I've searched my notes and there are no examples of the topic suffix {-'e'} 
used twice in this way.  This is to be expected since, as I understand it, 
you generally only have one topic in a sentence; everything else is a 
comment about the topic.

Thus Quvar's example - *{puqpu''e' chaH qama'pu''e'} - is not 
possible.  You have to decide what the topic of your sentence really 
is.  Who are you really talking about - the prisoners or the 
children?  What is the topic, and what is the comment about that topic?

So, if the topic is the prisoners:

   puqpu' chaH qama'pu''e'.
   The prisoners are children.
   As for the prisoners, they are children.

If the topic is actually the children, then reverse subject and object:

   qama'pu' chaH puqpu''e'.
   The children are prisoners.
   As for the children, they are prisoners.

>   puqpu' chaH.
>   They are children.
>   puqpu' chaH.  qama'pu''e'.
>   They are children.  I'm talking about the prisoners.

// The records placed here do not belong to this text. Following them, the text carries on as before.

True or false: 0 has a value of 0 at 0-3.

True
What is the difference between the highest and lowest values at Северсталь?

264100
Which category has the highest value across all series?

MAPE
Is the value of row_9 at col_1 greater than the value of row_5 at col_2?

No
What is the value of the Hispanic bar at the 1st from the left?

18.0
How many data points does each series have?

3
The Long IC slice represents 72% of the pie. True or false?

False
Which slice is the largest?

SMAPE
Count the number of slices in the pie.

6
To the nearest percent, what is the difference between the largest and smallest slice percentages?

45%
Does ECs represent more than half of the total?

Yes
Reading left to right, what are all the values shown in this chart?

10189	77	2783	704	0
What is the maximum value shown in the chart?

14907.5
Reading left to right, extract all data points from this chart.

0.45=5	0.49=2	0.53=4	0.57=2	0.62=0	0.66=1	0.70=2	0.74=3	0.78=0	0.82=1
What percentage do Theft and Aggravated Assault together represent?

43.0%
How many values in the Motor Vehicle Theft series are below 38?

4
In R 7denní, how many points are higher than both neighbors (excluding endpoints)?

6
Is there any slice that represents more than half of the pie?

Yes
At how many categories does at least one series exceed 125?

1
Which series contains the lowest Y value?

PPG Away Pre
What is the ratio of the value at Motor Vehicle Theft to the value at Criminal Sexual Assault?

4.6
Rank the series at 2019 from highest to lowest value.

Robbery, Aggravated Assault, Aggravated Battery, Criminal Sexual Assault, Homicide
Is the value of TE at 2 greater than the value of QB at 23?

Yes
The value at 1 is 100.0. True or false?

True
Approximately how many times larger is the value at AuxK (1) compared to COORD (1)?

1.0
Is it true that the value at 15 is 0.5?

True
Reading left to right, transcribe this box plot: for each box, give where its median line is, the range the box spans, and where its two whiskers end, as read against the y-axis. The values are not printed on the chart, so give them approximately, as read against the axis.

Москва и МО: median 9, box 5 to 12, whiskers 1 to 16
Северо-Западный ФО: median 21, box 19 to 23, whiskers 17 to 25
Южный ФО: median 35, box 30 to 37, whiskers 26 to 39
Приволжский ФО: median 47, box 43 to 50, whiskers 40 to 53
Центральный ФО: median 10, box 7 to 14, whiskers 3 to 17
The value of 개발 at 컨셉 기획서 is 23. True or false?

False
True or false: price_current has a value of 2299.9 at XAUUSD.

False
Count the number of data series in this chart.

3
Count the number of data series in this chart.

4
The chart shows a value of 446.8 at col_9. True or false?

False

Now if you want emphasize this fact, I can think of several ways.  You 
could use {neH} "only, merely, just", though we've never seen it with a 

   puqpu' chaH neH qama'pu''e'!
   The prisoners are just children!

Another way might be to use the "emphatic" verb suffix {-qu'}:

   puqpu' chaHqu' qama'pu''e'!
   The prisoners are CHILDREN!

although we've never seen the Rover {-qu'} on a pronoun-as-verb AFAIK; we 
have seen the Rover {-be'} so used.

Yet another way is to add another noun to the mix:

   qama'pu'lI' chaH'a' romuluSnganpu'vam'e'?  puqpu''e' chaH jay'!
   These Romulans are your prisoners?  My God, they're CHILDREN!

Since there's no explicit subject in the second pronoun-as-verb sentence to 
tag with {-'e'}, you *might* be able to shift it to the predicate.  Again, 
we've never seen this before.

The simplest way of all is to rely on vocal, not grammatical, emphasis by 
stressing or "punching" (as actors say) the word {puqpu'} when you read it 

   PUQPU' chaH qama'pu''e'!
   The prisoners are CHILDREN!
   As for the prisoners, they are CHILDREN!

You can also add a dramatic pause:

   puqpu' chaH ... qama'pu'vam'e'.  wejpuH.
   They are children, these prisoners.  Charming.

Said with the proper snide or dismissive tone of voice, your listener will 
have no problems understanding what you mean.